Your instructions: How many lines in the items contain the string "instances", with case taken into account? Give only the number.

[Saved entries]
** start **

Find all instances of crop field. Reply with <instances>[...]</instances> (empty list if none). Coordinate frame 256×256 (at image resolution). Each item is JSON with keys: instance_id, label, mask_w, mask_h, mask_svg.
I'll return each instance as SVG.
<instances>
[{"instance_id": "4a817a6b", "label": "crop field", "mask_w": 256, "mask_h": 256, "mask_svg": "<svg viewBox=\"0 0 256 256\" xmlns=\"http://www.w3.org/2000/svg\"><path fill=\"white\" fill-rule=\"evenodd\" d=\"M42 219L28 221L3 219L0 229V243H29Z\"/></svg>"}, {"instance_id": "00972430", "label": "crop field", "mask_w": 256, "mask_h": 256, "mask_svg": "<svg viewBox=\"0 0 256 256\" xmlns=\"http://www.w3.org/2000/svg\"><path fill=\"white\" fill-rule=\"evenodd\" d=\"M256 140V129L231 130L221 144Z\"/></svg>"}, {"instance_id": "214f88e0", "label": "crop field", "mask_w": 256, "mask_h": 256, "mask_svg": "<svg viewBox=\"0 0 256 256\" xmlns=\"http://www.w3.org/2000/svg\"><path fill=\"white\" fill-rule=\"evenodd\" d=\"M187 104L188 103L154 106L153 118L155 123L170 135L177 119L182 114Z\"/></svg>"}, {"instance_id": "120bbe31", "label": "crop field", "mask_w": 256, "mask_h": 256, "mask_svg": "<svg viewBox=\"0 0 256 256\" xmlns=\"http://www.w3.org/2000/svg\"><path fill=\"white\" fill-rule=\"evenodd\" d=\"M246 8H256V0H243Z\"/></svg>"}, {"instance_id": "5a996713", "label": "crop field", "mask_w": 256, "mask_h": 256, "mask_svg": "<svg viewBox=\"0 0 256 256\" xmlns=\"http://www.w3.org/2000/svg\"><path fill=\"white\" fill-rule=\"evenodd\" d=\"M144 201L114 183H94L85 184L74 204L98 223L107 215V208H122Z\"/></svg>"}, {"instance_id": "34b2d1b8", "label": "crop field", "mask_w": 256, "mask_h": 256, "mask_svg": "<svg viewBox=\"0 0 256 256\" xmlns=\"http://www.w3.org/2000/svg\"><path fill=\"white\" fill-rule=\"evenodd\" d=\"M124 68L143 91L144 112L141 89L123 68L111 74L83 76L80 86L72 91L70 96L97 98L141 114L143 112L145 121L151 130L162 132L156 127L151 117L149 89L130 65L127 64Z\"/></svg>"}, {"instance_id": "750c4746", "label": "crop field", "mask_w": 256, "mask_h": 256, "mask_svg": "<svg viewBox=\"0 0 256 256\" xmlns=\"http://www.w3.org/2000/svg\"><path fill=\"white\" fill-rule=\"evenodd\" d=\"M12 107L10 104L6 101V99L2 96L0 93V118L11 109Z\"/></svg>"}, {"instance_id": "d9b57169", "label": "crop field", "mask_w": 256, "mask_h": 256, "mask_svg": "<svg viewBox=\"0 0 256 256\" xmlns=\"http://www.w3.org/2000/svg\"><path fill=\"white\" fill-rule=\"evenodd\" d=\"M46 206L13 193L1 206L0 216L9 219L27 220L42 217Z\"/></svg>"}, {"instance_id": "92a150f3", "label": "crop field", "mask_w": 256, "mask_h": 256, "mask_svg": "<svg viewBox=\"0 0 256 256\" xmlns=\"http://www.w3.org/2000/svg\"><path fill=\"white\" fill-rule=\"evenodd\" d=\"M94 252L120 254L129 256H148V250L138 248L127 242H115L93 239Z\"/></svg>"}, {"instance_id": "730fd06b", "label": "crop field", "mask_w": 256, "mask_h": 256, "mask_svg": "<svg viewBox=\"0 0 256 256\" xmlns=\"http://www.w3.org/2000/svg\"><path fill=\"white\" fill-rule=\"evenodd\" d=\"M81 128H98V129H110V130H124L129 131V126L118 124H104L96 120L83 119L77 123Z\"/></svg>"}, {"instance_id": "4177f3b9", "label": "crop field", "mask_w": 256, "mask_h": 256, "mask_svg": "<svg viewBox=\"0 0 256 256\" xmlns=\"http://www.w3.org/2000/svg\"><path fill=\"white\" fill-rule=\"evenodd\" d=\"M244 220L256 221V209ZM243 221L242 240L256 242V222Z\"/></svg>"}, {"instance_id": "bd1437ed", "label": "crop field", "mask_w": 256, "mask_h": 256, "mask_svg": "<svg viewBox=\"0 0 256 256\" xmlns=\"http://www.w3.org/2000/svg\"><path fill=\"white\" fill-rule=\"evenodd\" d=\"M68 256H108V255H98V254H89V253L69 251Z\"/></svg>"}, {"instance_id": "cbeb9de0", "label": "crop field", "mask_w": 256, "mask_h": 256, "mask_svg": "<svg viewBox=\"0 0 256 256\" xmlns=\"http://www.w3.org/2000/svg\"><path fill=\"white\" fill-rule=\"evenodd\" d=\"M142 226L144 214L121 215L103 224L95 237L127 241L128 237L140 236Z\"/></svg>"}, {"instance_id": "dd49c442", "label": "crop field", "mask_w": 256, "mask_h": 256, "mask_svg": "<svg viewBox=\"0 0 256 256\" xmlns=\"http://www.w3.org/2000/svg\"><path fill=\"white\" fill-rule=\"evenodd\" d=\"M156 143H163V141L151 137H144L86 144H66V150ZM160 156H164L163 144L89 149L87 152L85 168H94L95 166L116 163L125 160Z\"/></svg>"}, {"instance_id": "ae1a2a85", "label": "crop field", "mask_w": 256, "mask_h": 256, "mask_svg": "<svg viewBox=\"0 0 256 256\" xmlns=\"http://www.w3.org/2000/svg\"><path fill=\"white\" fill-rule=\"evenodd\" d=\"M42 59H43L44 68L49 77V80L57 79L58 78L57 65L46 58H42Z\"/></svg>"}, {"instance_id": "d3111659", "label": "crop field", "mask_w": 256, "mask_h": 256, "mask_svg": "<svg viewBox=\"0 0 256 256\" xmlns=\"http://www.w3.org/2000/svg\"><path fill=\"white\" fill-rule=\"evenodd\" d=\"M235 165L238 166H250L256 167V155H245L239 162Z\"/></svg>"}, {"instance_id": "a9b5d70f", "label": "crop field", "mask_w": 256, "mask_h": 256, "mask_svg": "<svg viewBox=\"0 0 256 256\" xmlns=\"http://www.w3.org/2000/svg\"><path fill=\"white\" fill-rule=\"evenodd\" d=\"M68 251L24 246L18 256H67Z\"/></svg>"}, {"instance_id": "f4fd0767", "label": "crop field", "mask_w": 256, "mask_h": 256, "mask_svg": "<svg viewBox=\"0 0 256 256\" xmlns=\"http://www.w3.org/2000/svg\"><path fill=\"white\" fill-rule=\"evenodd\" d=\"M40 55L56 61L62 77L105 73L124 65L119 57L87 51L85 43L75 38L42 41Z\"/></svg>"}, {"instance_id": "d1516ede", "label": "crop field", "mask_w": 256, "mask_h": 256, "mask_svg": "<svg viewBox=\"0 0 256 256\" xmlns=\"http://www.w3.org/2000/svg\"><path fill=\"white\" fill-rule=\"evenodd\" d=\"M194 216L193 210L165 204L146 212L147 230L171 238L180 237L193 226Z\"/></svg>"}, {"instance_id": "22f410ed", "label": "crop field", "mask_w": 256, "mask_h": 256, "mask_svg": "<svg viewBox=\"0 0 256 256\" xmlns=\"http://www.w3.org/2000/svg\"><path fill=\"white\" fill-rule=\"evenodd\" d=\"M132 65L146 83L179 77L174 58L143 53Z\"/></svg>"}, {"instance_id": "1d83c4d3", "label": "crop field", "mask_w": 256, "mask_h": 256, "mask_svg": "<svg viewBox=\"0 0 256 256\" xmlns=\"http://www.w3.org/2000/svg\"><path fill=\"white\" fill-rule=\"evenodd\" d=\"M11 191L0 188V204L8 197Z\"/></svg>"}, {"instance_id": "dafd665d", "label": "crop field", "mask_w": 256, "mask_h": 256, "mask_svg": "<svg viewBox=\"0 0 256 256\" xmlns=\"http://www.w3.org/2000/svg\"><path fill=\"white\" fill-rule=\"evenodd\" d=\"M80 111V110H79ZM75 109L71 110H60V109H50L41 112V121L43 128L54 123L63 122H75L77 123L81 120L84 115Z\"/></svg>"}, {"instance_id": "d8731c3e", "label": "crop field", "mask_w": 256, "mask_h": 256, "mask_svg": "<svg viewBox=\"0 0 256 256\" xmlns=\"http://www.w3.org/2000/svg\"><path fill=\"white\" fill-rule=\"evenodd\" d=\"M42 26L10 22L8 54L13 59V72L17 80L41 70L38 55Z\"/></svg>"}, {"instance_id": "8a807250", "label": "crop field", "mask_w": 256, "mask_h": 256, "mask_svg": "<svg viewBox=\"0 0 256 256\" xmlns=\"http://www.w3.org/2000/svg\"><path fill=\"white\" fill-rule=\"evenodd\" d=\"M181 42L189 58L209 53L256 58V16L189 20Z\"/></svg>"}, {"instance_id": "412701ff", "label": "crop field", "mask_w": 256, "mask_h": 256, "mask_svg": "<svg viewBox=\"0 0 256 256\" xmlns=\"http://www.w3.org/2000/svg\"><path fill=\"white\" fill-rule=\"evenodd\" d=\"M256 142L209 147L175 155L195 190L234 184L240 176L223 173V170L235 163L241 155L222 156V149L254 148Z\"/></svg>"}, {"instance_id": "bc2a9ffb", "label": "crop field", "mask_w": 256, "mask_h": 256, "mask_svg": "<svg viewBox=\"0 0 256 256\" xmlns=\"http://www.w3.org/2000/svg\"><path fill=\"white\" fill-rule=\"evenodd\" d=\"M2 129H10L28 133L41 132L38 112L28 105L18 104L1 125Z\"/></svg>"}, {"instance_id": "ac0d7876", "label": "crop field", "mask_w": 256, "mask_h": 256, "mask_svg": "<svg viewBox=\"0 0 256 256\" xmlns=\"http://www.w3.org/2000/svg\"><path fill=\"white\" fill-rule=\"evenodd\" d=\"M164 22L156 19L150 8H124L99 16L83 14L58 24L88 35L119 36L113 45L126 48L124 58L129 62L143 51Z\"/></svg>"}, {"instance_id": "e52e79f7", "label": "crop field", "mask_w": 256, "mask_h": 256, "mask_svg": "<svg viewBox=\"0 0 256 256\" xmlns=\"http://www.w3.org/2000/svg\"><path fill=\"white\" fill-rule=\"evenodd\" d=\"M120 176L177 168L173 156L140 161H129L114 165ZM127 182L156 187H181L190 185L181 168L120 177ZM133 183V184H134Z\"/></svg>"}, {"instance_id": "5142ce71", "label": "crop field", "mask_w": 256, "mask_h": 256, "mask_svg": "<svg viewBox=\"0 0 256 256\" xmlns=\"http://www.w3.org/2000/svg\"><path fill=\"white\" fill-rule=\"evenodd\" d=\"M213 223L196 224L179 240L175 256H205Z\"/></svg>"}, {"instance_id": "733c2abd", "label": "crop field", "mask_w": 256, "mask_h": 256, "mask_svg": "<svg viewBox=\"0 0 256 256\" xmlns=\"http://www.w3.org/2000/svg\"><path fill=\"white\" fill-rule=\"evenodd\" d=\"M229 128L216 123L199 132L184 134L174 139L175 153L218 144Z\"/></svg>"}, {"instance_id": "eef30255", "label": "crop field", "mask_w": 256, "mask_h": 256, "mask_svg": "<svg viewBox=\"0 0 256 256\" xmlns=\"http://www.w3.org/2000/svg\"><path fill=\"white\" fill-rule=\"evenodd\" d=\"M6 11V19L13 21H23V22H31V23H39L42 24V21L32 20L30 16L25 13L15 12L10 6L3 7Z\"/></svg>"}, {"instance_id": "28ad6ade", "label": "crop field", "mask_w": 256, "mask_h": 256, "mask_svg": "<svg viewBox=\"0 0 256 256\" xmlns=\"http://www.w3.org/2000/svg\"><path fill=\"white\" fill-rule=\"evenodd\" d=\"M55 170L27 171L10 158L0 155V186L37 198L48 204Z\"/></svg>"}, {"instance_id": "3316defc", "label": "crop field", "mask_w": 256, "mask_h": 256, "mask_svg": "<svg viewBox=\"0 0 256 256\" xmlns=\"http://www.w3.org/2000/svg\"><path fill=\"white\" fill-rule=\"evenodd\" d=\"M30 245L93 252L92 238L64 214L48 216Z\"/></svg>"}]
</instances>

** end **

Reply: 3